EXERCISE BRIEF »
In the birding-year post below, why does the writer suspect the pipit dismissed as a Tree Pipit at the Virkie crop field was misidentified? Answer in one to three sentences.

TEXT »
Auld Lang Syne

I was going to sit down and trawl through my birding year but frankly I can't be arsed. My year started like everyone else's in January and finished in December. In between I saw some birds, found some birds and dipped some. Birding highlights of the year included finding some local scarce namely Long-tailed Duck, Little Egret and three Cetti's Warblers. National birding trips were few and far between with the two of the three trips for lifers ending in failure, Crested Lark and Royal Tern. Shetland again came good with self founds in the shape of Little Bunting, 2 Bluethroats, Common Rosefinch and several Yellow-browed Warblers. Highlight of the trip however was helping to nail the I.D of the Scatness Lancy with some rather unorthodox field techniques which basically involved rattling off some record shots then whilst still in the field downloading comparison images via the iphone enabling us to make a positive I.D of this particularly tricky little bugger. Was this the first instance of cyber birding in the field - maybe not but certainly not the last.

The first 'cyber' Lancy

Low points of the year were the aforementioned dips, that 'thrush' at Sumburgh and missing what would have been my fourth Cetti's. But the lowest point was up until now known only to me and takes us back to Shetland at the beginning of our trip. The Llama picked up a pipit calling overhead which dropped in to the edge of the Virkie crop field almost immediately I got on to it and dismissed it as a Tree Pipit it hopped straight into the turnips and only came out when I played the ipod at it - which with hindsight was a bit dumb as it immediately shot up in the air and vanished! I suspect that I screwed that one up as as it turned out October 2009 was somewhat of a record year for Olive-backed Pipit on Shetland and as most birders know OBP's do call like Tree Pipits and don't always look... well... olive! Sorry Andy I suspect I dropped a bollock - it's been on my mind since that claggy day in October and now I must cleanse my soul before this year ends.

SUPPLIED MATERIAL »
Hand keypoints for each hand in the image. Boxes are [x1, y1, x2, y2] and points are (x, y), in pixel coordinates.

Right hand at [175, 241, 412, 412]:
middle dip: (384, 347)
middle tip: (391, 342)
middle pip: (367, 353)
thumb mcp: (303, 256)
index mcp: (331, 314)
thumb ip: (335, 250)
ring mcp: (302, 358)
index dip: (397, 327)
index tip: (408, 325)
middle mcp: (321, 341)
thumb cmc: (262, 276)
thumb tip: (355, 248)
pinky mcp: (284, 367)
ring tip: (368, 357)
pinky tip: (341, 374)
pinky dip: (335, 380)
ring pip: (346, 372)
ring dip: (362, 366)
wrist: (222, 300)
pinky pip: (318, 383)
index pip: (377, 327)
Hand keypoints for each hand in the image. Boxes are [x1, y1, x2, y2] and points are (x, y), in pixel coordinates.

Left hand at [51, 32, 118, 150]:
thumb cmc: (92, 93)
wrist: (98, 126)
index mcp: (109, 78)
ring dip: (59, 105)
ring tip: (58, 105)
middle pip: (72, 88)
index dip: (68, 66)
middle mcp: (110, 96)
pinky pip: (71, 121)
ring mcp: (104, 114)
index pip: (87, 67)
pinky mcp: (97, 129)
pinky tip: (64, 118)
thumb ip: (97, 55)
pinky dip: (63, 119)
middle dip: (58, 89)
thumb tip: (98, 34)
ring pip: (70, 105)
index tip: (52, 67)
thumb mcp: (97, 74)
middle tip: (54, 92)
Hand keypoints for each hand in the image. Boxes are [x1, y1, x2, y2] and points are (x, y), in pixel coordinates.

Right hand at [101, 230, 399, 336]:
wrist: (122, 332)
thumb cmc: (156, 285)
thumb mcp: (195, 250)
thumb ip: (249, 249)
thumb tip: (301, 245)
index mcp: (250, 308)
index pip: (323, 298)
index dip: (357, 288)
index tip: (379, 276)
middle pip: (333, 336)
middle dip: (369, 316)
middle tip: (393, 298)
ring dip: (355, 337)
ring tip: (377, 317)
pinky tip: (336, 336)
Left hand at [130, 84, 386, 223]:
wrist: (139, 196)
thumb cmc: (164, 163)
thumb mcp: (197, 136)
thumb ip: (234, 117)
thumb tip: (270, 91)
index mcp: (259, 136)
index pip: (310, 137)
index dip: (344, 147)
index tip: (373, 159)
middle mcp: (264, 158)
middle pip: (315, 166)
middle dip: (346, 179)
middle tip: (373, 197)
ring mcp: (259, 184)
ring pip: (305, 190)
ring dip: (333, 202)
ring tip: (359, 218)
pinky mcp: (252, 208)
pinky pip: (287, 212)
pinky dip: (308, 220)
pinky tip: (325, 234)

ANSWER TO THIS PROBLEM »
October 2009 turned out to be a record year for Olive-backed Pipit on Shetland. Olive-backed Pipits also call like Tree Pipits and don't always look olive, so the bird may well have been one.